_What the task requires_
What needs transcribing is the line with "Picture 2: xz-64, xz-32, xz+64;" and every line after it to the end of the records, exactly and alone, with no pictures.

[Stored dataset items]
::::
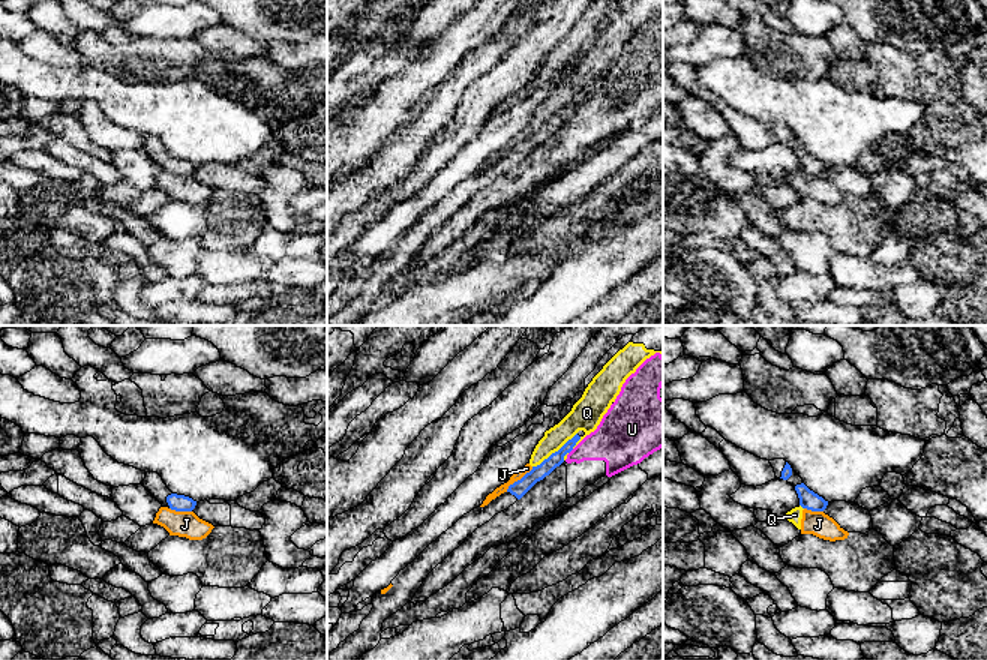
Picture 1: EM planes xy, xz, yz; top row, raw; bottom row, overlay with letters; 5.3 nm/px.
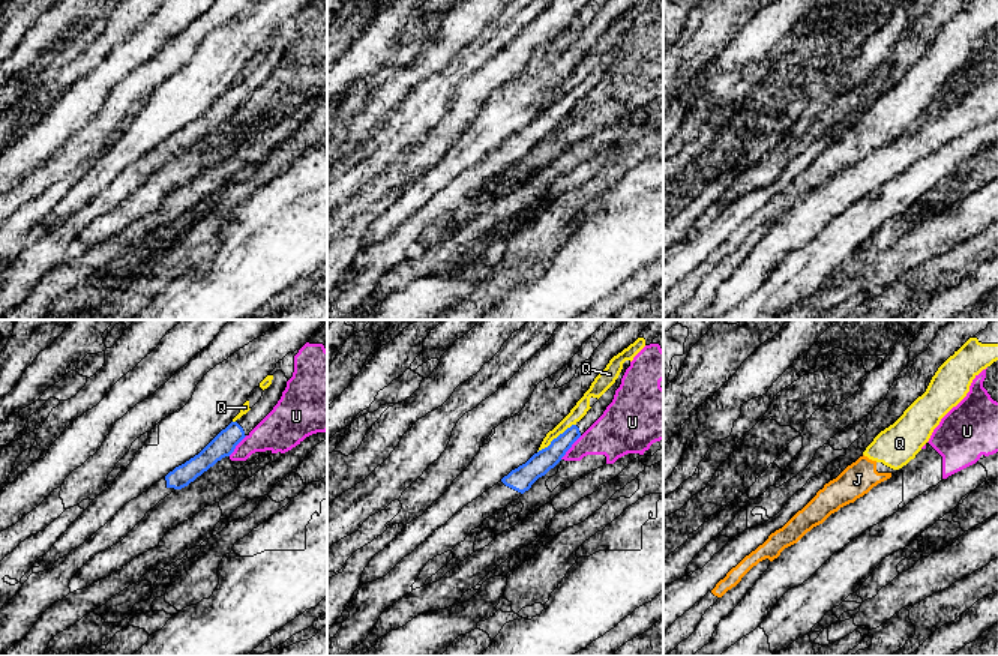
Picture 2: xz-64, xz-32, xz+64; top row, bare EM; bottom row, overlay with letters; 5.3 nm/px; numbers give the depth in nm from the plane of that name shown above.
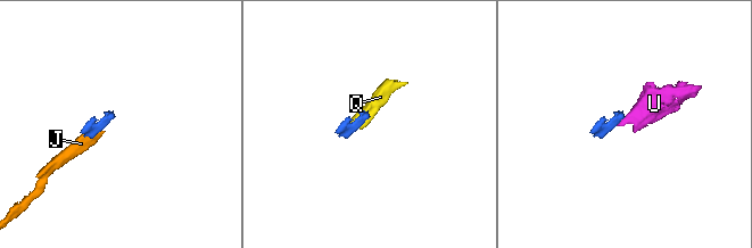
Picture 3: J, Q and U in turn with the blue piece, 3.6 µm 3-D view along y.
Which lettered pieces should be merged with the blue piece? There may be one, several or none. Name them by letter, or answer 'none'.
none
::::
_Result for this task_
Picture 2: xz-64, xz-32, xz+64; top row, bare EM; bottom row, overlay with letters; 5.3 nm/px; numbers give the depth in nm from the plane of that name shown above.
Picture 3: J, Q and U in turn with the blue piece, 3.6 µm 3-D view along y.
Which lettered pieces should be merged with the blue piece? There may be one, several or none. Name them by letter, or answer 'none'.
none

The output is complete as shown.